TASK INPUTS –
=-=-=

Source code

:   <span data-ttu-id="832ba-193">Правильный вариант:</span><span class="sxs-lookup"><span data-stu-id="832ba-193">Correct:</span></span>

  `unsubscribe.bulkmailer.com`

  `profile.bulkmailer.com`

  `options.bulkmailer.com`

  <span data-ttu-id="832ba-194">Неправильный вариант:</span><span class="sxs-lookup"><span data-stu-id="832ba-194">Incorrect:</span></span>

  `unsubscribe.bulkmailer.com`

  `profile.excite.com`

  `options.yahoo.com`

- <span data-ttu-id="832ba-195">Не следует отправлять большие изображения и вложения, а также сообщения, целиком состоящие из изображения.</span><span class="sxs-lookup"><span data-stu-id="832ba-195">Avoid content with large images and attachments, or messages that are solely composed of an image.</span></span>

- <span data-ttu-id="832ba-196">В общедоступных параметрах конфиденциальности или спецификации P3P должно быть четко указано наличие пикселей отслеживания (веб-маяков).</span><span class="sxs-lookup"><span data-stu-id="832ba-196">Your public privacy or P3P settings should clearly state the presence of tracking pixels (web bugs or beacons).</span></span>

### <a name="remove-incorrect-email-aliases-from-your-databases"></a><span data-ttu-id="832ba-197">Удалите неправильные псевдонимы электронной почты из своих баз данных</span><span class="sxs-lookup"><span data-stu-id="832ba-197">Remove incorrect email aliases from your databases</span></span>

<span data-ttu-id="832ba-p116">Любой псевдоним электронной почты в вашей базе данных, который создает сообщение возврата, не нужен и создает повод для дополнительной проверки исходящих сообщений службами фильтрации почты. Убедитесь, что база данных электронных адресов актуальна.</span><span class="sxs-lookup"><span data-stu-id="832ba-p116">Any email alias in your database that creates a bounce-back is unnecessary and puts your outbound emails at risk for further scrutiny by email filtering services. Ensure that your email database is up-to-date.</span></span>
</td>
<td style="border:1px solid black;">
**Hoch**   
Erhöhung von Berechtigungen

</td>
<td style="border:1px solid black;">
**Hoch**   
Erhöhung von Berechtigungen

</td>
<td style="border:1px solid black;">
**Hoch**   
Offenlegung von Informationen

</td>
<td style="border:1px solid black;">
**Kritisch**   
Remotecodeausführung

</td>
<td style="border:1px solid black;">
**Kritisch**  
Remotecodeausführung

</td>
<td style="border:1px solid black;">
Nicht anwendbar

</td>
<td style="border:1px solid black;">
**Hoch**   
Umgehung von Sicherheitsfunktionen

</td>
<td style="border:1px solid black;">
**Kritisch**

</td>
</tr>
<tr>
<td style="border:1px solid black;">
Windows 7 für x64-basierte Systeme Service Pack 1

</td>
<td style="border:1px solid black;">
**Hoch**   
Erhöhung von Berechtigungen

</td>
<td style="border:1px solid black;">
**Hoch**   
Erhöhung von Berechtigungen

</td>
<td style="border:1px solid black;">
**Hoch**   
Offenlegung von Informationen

=-=-=

TASK STATEMENT – Copy out each line carrying the string "вариант" from the data.

ANSWER SPACE –
:   <span data-ttu-id="832ba-193">Правильный вариант:</span><span class="sxs-lookup"><span data-stu-id="832ba-193">Correct:</span></span>
  <span data-ttu-id="832ba-194">Неправильный вариант:</span><span class="sxs-lookup"><span data-stu-id="832ba-194">Incorrect:</span></span>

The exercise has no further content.